|The leftmost month above is July 2010 and the leftmost is Jun 2011. The vertical axis shows availability for each month in terms of a percentage. Our goal is to hit or exceed 99% availability each month.|
The main culprit of downtime throughout fiscal year 2011 was due to defects in software. As we have been retooling our technology environment from Perl and CGI scripts to Java applications, we have been making greater use of systems like Hibernate and Lucene. My sense is that we're relying more and more on open source middleware, and while that has the advantages of making it easier to develop software quickly, it also means that a problem in the underlying middleware can affect our overall availability. Some of this is due to buggy software; some is due to our learning curve on how to use the software properly; and, some of this is due to getting our arms around the optimal configuration and operation of these packages.
The January 2011 availability level - our lowest month of availability- was due largely to two problems. One was that we scheduled a maintenance window in our server room so that University of Michigan electricians could wire up a new "whole room" uninterruptible power supply, and this, of course, took our production web systems off-line.
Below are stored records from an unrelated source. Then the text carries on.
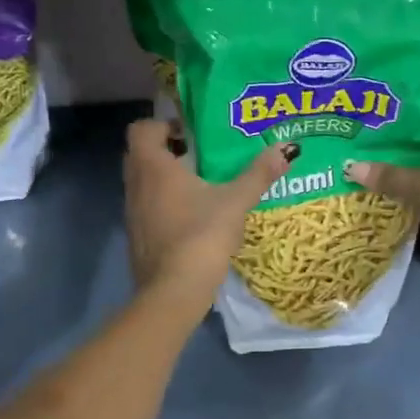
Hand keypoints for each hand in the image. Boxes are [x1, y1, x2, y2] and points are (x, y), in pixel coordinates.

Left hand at [123, 119, 293, 309]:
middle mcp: (136, 185)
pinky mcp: (137, 237)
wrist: (173, 293)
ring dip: (165, 179)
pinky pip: (147, 208)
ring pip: (143, 183)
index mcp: (154, 167)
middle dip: (167, 150)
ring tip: (201, 185)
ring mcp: (132, 214)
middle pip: (141, 154)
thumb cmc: (201, 235)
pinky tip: (193, 217)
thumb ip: (259, 173)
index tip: (190, 134)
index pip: (142, 129)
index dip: (163, 125)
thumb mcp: (236, 201)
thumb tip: (286, 149)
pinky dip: (164, 204)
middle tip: (199, 155)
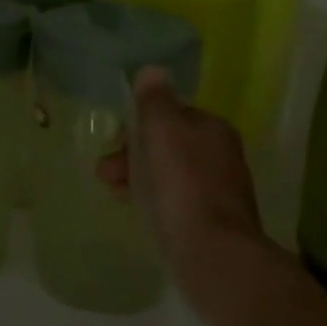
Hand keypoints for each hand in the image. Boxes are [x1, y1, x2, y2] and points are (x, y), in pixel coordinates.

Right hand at [97, 67, 270, 320]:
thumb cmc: (182, 185)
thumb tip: (152, 70)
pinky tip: (139, 213)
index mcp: (213, 128)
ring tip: (113, 192)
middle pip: (169, 145)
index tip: (114, 139)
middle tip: (104, 172)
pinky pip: (176, 202)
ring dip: (139, 178)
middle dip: (133, 154)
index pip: (172, 114)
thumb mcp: (162, 131)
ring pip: (170, 174)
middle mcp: (222, 155)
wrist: (213, 254)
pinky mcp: (213, 224)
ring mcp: (220, 192)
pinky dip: (154, 201)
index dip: (139, 124)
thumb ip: (154, 100)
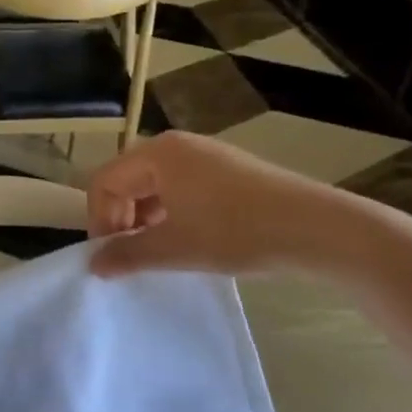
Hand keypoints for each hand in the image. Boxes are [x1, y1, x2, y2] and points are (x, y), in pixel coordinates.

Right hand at [87, 133, 342, 276]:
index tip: (108, 256)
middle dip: (120, 218)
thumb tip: (93, 265)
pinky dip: (170, 212)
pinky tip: (187, 239)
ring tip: (156, 251)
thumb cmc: (236, 231)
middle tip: (128, 256)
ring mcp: (204, 155)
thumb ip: (127, 255)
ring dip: (144, 218)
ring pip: (154, 185)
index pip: (105, 181)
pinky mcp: (226, 170)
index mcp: (157, 154)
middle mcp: (176, 146)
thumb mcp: (175, 248)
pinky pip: (180, 186)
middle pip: (127, 179)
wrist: (317, 228)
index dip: (99, 220)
The other problem was that our regular synchronization process between our production systems and our cloud-based replica had failed in an unusual way that was difficult to detect at first. The database export/import had failed, but only partially, and that produced very odd behavior with our web portal. It took a significant amount of time to isolate the problem, and by the time we had a workaround deployed, the electricians had finished their work, and the production systems were back on-line.